A Chattanooga man accused of murder has an issue with the format of video evidence that supports a case against him.
Mark Eric Howard, 55, allegedly strangled Jeanette Scholten in a hotel room in 2016. Some of the evidence includes text messages and video from security cameras.
Howard’s attorney, Zachary Newman, filed several motions with Judge Don Poole.
One of those was requesting to see the police notes from the investigation, something the prosecution does not believe he is entitled to see.
Another issue Mr. Newman had was the way the video evidence was handled. According to the attorney, the video was split up into hundreds of sections, and appeared disjointed and out-of-order.
One of the witnesses was Mark Hamilton, an electronic evidence technician for the Chattanooga Police Department. According to Mr.
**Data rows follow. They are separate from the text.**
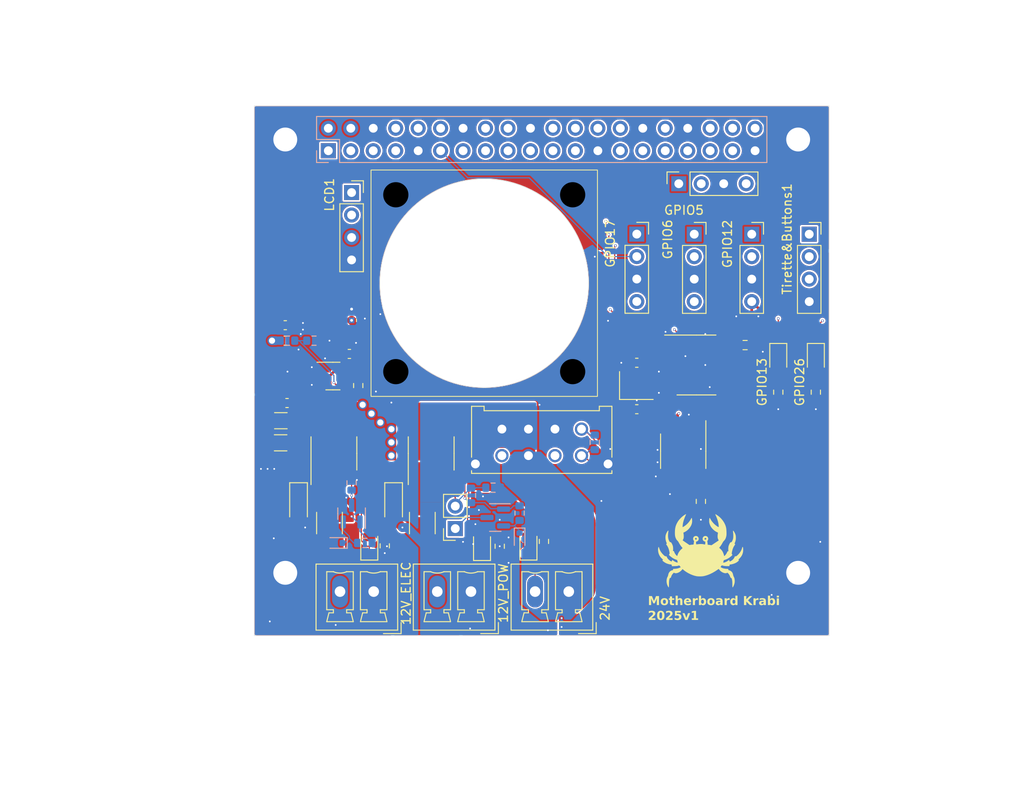
<source format=kicad_pcb>
(kicad_pcb
	(version 20240108)
	(generator "pcbnew")
	(generator_version "8.0")
	(general
		(thickness 1.6)
		(legacy_teardrops no)
	)
	(paper "A3")
	(title_block
		(date "15 nov 2012")
	)
	(layers
		(0 "F.Cu" signal)
		(1 "In1.Cu" signal)
		(2 "In2.Cu" signal)
		(31 "B.Cu" signal)
		(32 "B.Adhes" user "B.Adhesive")
		(33 "F.Adhes" user "F.Adhesive")
		(34 "B.Paste" user)
		(35 "F.Paste" user)
		(36 "B.SilkS" user "B.Silkscreen")
		(37 "F.SilkS" user "F.Silkscreen")
		(38 "B.Mask" user)
		(39 "F.Mask" user)
		(40 "Dwgs.User" user "User.Drawings")
		(41 "Cmts.User" user "User.Comments")
		(42 "Eco1.User" user "User.Eco1")
		(43 "Eco2.User" user "User.Eco2")
		(44 "Edge.Cuts" user)
		(45 "Margin" user)
		(46 "B.CrtYd" user "B.Courtyard")
		(47 "F.CrtYd" user "F.Courtyard")
		(48 "B.Fab" user)
		(49 "F.Fab" user)
		(50 "User.1" user)
		(51 "User.2" user)
		(52 "User.3" user)
		(53 "User.4" user)
		(54 "User.5" user)
		(55 "User.6" user)
		(56 "User.7" user)
		(57 "User.8" user)
		(58 "User.9" user)
	)
	(setup
		(stackup
			(layer "F.SilkS"
				(type "Top Silk Screen")
			)
			(layer "F.Paste"
				(type "Top Solder Paste")
			)
			(layer "F.Mask"
				(type "Top Solder Mask")
				(thickness 0.01)
			)
			(layer "F.Cu"
				(type "copper")
				(thickness 0.035)
			)
			(layer "dielectric 1"
				(type "prepreg")
				(color "#808080FF")
				(thickness 0.1)
				(material "FR4")
				(epsilon_r 4.5)
				(loss_tangent 0.02)
			)
			(layer "In1.Cu"
				(type "copper")
				(thickness 0.035)
			)
			(layer "dielectric 2"
				(type "core")
				(thickness 1.24)
				(material "FR4")
				(epsilon_r 4.5)
				(loss_tangent 0.02)
			)
			(layer "In2.Cu"
				(type "copper")
				(thickness 0.035)
			)
			(layer "dielectric 3"
				(type "prepreg")
				(thickness 0.1)
				(material "FR4")
				(epsilon_r 4.5)
				(loss_tangent 0.02)
			)
			(layer "B.Cu"
				(type "copper")
				(thickness 0.035)
			)
			(layer "B.Mask"
				(type "Bottom Solder Mask")
				(thickness 0.01)
			)
			(layer "B.Paste"
				(type "Bottom Solder Paste")
			)
			(layer "B.SilkS"
				(type "Bottom Silk Screen")
			)
			(copper_finish "None")
			(dielectric_constraints no)
		)
		(pad_to_mask_clearance 0)
		(allow_soldermask_bridges_in_footprints no)
		(aux_axis_origin 100 100)
		(grid_origin 100 100)
		(pcbplotparams
			(layerselection 0x0000030_80000001)
			(plot_on_all_layers_selection 0x0000000_00000000)
			(disableapertmacros no)
			(usegerberextensions yes)
			(usegerberattributes no)
			(usegerberadvancedattributes no)
			(creategerberjobfile no)
			(dashed_line_dash_ratio 12.000000)
			(dashed_line_gap_ratio 3.000000)
			(svgprecision 6)
			(plotframeref no)
			(viasonmask no)
			(mode 1)
			(useauxorigin no)
			(hpglpennumber 1)
			(hpglpenspeed 20)
			(hpglpendiameter 15.000000)
			(pdf_front_fp_property_popups yes)
			(pdf_back_fp_property_popups yes)
			(dxfpolygonmode yes)
			(dxfimperialunits yes)
			(dxfusepcbnewfont yes)
			(psnegative no)
			(psa4output no)
			(plotreference yes)
			(plotvalue yes)
			(plotfptext yes)
			(plotinvisibletext no)
			(sketchpadsonfab no)
			(subtractmaskfromsilk no)
			(outputformat 1)
			(mirror no)
			(drillshape 1)
			(scaleselection 1)
			(outputdirectory "")
		)
	)
	(net 0 "")
	(net 1 "/GPIO4{slash}GPCLK0")
	(net 2 "/GPIO14{slash}TXD0")
	(net 3 "/GPIO15{slash}RXD0")
	(net 4 "/GPIO18{slash}PCM.CLK")
	(net 5 "/GPIO27")
	(net 6 "/GPIO22")
	(net 7 "/GPIO23")
	(net 8 "/GPIO24")
	(net 9 "R_MOSI")
	(net 10 "R_MISO")
	(net 11 "R_IO25")
	(net 12 "R_CLK")
	(net 13 "R_CEO")
	(net 14 "/GPIO7{slash}SPI0.CE1")
	(net 15 "/ID_SDA")
	(net 16 "/ID_SCL")
	(net 17 "R_IO5")
	(net 18 "R_IO6")
	(net 19 "R_IO12")
	(net 20 "/GPIO13{slash}PWM1")
	(net 21 "/GPIO19{slash}PCM.FS")
	(net 22 "R_IO16")
	(net 23 "/GPIO26")
	(net 24 "R_IO21")
	(net 25 "R_IO20")
	(net 26 "Net-(U2-Rs)")
	(net 27 "Net-(D_12VE_OT1-K)")
	(net 28 "GND_ELEC")
	(net 29 "Net-(D_12VP_OT1-K)")
	(net 30 "GND_POW")
	(net 31 "Net-(D_12VE_INV1-K)")
	(net 32 "12V_ELEC")
	(net 33 "Net-(D_12VP_INV1-K)")
	(net 34 "12V_POWER")
	(net 35 "Net-(Q_12VP_1-G)")
	(net 36 "12VP_SEC_1")
	(net 37 "12V_POW_P")
	(net 38 "12VP_SEC_2")
	(net 39 "CAN_L")
	(net 40 "24V_POW_P")
	(net 41 "12V_ELEC_P")
	(net 42 "CAN_H")
	(net 43 "3_3V")
	(net 44 "unconnected-(U1-CLKOUT{slash}SOF-Pad3)")
	(net 45 "unconnected-(U1-~{TX0RTS}-Pad4)")
	(net 46 "unconnected-(U1-~{TX1RTS}-Pad5)")
	(net 47 "unconnected-(U1-NC-Pad6)")
	(net 48 "unconnected-(U1-~{TX2RTS}-Pad7)")
	(net 49 "unconnected-(U1-~{RX1BF}-Pad11)")
	(net 50 "unconnected-(U1-~{RX0BF}-Pad12)")
	(net 51 "Net-(U1-~{RESET})")
	(net 52 "Net-(U1-OSC2)")
	(net 53 "unconnected-(U1-NC-Pad15)")
	(net 54 "Net-(U1-OSC1)")
	(net 55 "Net-(U1-TXCAN)")
	(net 56 "Net-(U1-RXCAN)")
	(net 57 "unconnected-(U2-Vref-Pad5)")
	(net 58 "SDA")
	(net 59 "SDL")
	(net 60 "5V")
	(net 61 "Net-(LED_12V_ELEC_1-A)")
	(net 62 "Net-(LED_12V_POW_1-A)")
	(net 63 "Net-(LED_24V_POW_1-A)")
	(net 64 "Net-(LED_R_1-A)")
	(net 65 "Net-(LED_R_2-A)")
	(net 66 "R_IO17")
	(net 67 "Net-(U3-SW)")
	(net 68 "Net-(U3-VBST)")
	(net 69 "Net-(U3-EN)")
	(net 70 "Net-(U3-VFB)")
	(footprint "Package_TO_SOT_SMD:SOT-23-6" (layer "F.Cu") (at 108.8875 74.25))
	(footprint "MountingHole:MountingHole_2.7mm_M2.5" (layer "F.Cu") (at 161.5 47.5))
	(footprint "powerboard:FAN_25mm" (layer "F.Cu") (at 126 63.75 90))
	(footprint "Package_SO:SOIC-8_3.9x4.9mm_P1.27mm" (layer "F.Cu") (at 148.5 82.75 -90))
	(footprint "Connector_PinSocket_2.54mm:PinSocket_1x04_P2.54mm_Vertical" (layer "F.Cu") (at 156.25 58.21))
	(footprint "Package_SO:SOP-8_3.76x4.96mm_P1.27mm" (layer "F.Cu") (at 109 83 90))
	(footprint "Package_SO:TSSOP-20_4.4x6.5mm_P0.65mm" (layer "F.Cu") (at 150 73))
	(footprint "LED_SMD:LED_0805_2012Metric" (layer "F.Cu") (at 113 93.375 90))
	(footprint "Connector_PinSocket_2.54mm:PinSocket_1x04_P2.54mm_Vertical" (layer "F.Cu") (at 143.25 58.2))
	(footprint "Package_SO:SOP-8_3.76x4.96mm_P1.27mm" (layer "F.Cu") (at 120 83 90))
	(footprint "Capacitor_SMD:C_0603_1608Metric" (layer "F.Cu") (at 143.25 78 180))
	(footprint "Connector_Phoenix_MC:PhoenixContact_MCV_1,5_2-G-3.81_1x02_P3.81mm_Vertical" (layer "F.Cu") (at 135.56 98.625 180))
	(footprint "Connector_PinSocket_2.54mm:PinSocket_1x04_P2.54mm_Vertical" (layer "F.Cu") (at 111 53.5))
	(footprint "Resistor_SMD:R_0603_1608Metric" (layer "F.Cu") (at 150.5 88.425 90))
	(footprint "Connector_PinSocket_2.54mm:PinSocket_1x04_P2.54mm_Vertical" (layer "F.Cu") (at 162.75 58.21))
	(footprint "Resistor_SMD:R_0603_1608Metric" (layer "F.Cu") (at 163.5 76.075 90))
	(footprint "Connector_Phoenix_MC:PhoenixContact_MCV_1,5_2-G-3.81_1x02_P3.81mm_Vertical" (layer "F.Cu") (at 113.5 98.625 180))
	(footprint "Capacitor_SMD:C_0603_1608Metric" (layer "F.Cu") (at 103.5 68.5))
	(footprint "Resistor_SMD:R_0603_1608Metric" (layer "F.Cu") (at 111.75 75.325 90))
	(footprint "Connector_Phoenix_MC:PhoenixContact_MCV_1,5_2-G-3.81_1x02_P3.81mm_Vertical" (layer "F.Cu") (at 124.5 98.625 180))
	(footprint "LED_SMD:LED_0805_2012Metric" (layer "F.Cu") (at 125.75 93.425 90))
	(footprint "Capacitor_SMD:C_0603_1608Metric" (layer "F.Cu") (at 143.25 72.75))
	(footprint "MountingHole:MountingHole_2.7mm_M2.5" (layer "F.Cu") (at 103.5 96.5))
	(footprint "MountingHole:MountingHole_2.7mm_M2.5" (layer "F.Cu") (at 103.5 47.5))
	(footprint "Resistor_SMD:R_0603_1608Metric" (layer "F.Cu") (at 127.75 93.5 90))
	(footprint "Resistor_SMD:R_0603_1608Metric" (layer "F.Cu") (at 114.75 93.45 90))
	(footprint "LED_SMD:LED_0805_2012Metric" (layer "F.Cu") (at 131 93.375 90))
	(footprint "powerboard:VLS4020CX-H" (layer "F.Cu") (at 105.6375 76 180))
	(footprint "Resistor_SMD:R_0603_1608Metric" (layer "F.Cu") (at 155.5 70.75))
	(footprint "Capacitor_SMD:C_1206_3216Metric" (layer "F.Cu") (at 102.975 81.8 180))
	(footprint "Diode_SMD:D_SOD-123F" (layer "F.Cu") (at 115.75 88.525 -90))
	(footprint "Fuse:Fuse_Littelfuse-NANO2-451_453" (layer "F.Cu") (at 108.5 90.875 -90))
	(footprint "Capacitor_SMD:C_0603_1608Metric" (layer "F.Cu") (at 103.5 70.25))
	(footprint "Connector_Molex:Molex_Micro-Fit_3.0_43045-0812_2x04_P3.00mm_Vertical" (layer "F.Cu") (at 128 80.25))
	(footprint "Resistor_SMD:R_0603_1608Metric"
		(layer "F.Cu")
		(uuid "b2b5fdb7-6f0c-44ae-8121-bc18e8ad41a3")
		(at 132.75 92.95 90)
		(descr "Resistor SMD 0603 (1608 Metric), square (rectangular) end terminal, IPC_7351 nominal, (Body size source: IPC-SM-782 page 72, https://www.pcb-3d.com/wordpress/wp-content/uploads/ipc-sm-782a_amendment_1_and_2.pdf), generated with kicad-footprint-generator")
		(tags "resistor")
		(property "Reference" "R_LED_24V_POW_1"
			(at 0.321145 -0.68 90)
			(layer "Dwgs.User")
			(uuid "1e09823b-9b66-4f34-ae4f-48a13c330397")
			(effects
				(font
					(size 1 1)
					(thickness 0.15)
				)
			)
		)
		(property "Value" "11k"
			(at 0 5.43 90)
			(layer "F.Fab")
			(uuid "4c010899-ebeb-48b9-a08a-ec6861c00611")
			(effects
				(font
					(size 1 1)
					(thickness 0.15)
				)
			)
		)
		(property "Footprint" "Resistor_SMD:R_0603_1608Metric"
			(at 0 0 90)
			(layer "F.Fab")
			(hide yes)
			(uuid "ec6252e4-7efb-4ba4-8eb9-b9636588d42d")
			(effects
				(font
					(size 1.27 1.27)
					(thickness 0.15)
				)
			)
		)
		(property "Datasheet" ""
			(at 0 0 90)
			(layer "F.Fab")
			(hide yes)
			(uuid "34fb80bc-323f-402a-90d3-d38f2ce2fcf5")
			(effects
				(font
					(size 1.27 1.27)
					(thickness 0.15)
				)
			)
		)
		(property "Description" ""
			(at 0 0 90)
			(layer "F.Fab")
			(hide yes)
			(uuid "246371e9-a32b-4374-b3a3-fba3217696c8")
			(effects
				(font
					(size 1.27 1.27)
					(thickness 0.15)
				)
			)
		)
		(property ki_fp_filters "R_*")
		(path "/150abcec-0a4b-40bb-b70a-6df2b932307b")
		(sheetname "Racine")
		(sheetfile "power_motherboard.kicad_sch")
		(attr smd)
		(fp_line
			(start -0.237258 -0.5225)
			(end 0.237258 -0.5225)
			(stroke
				(width 0.12)
				(type solid)
			)
			(layer "F.SilkS")
			(uuid "1a8cba2a-4da1-486d-8ca2-1b93006ce4fc")
		)
		(fp_line
			(start -0.237258 0.5225)
			(end 0.237258 0.5225)
			(stroke
				(width 0.12)
				(type solid)
			)
			(layer "F.SilkS")
			(uuid "74a04799-9bc6-4c39-8c8e-88c3f46dc385")
		)
		(fp_line
			(start 1.48 -0.73)
			(end 1.48 0.73)
			(stroke
				(width 0.05)
				(type solid)
			)
			(layer "F.CrtYd")
			(uuid "72a8adc7-fdab-44dd-a632-174aa31ca1b4")
		)
		(fp_line
			(start -1.48 -0.73)
			(end 1.48 -0.73)
			(stroke
				(width 0.05)
				(type solid)
			)
			(layer "F.CrtYd")
			(uuid "058f8943-07fa-4b5a-9507-b8222665ff78")
		)
		(fp_line
			(start 1.48 0.73)
			(end -1.48 0.73)
			(stroke
				(width 0.05)
				(type solid)
			)
			(layer "F.CrtYd")
			(uuid "04f88857-d04a-4690-abda-f92d3e75a986")
		)
		(fp_line
			(start -1.48 0.73)
			(end -1.48 -0.73)
			(stroke
				(width 0.05)
				(type solid)
			)
			(layer "F.CrtYd")
			(uuid "c7f9ca61-0e81-4e96-bf35-4749f9f9b019")
		)
		(fp_line
			(start 0.8 -0.4125)
			(end 0.8 0.4125)
			(stroke
				(width 0.1)
				(type solid)
			)
			(layer "F.Fab")
			(uuid "95359ee2-67ee-4285-91d6-1bf967b17bc7")
		)
		(fp_line
			(start -0.8 -0.4125)
			(end 0.8 -0.4125)
			(stroke
				(width 0.1)
				(type solid)
			)
			(layer "F.Fab")
			(uuid "8272729e-a00a-44bc-94b7-1bc769194d10")
		)
		(fp_line
			(start 0.8 0.4125)
			(end -0.8 0.4125)
			(stroke
				(width 0.1)
				(type solid)
			)
			(la
... [917146 chars truncated]
</source>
Hamilton, he took video from the hotel, put it on a hard drive, and then transferred the video to an archival blue-ray DVD.
When asked about why the video had gaps in it, he explained the cameras were “on motion,” which meant it would only record when certain visual criteria were met.
“There’s no way to know if it’s complete,” said the technician, “It’s on motion. It records when it feels like it.”
Mr. Hamilton said the state has the complete video file, even though it has been broken up for the convenience of those investigating the case.
He also told the court that he pulled the texts from Scholten’s cell phone too. He placed it in an isolated place, and just pulled all of the data off of the machine. He stressed he did not alter the state of the phone in any way.
Lucas Fuller was the other witness. As an investigator with the police department, he was one of the officers who was tasked with viewing the video. According to Mr. Fuller, he was one of six investigators charged with watching over the video footage.
Mr. Fuller said he watched only a portion of the full video, since it was unreasonable to expect one person to watch the entire 48 hour video. The rest of his testimony matched up with what Mark Hamilton said.
After listening to what was said, judge Don Poole did not make a ruling on these motions. He set an Aug. 27 date for any more hearings on motions the defendant would like to see through. The trial date is Oct. 1.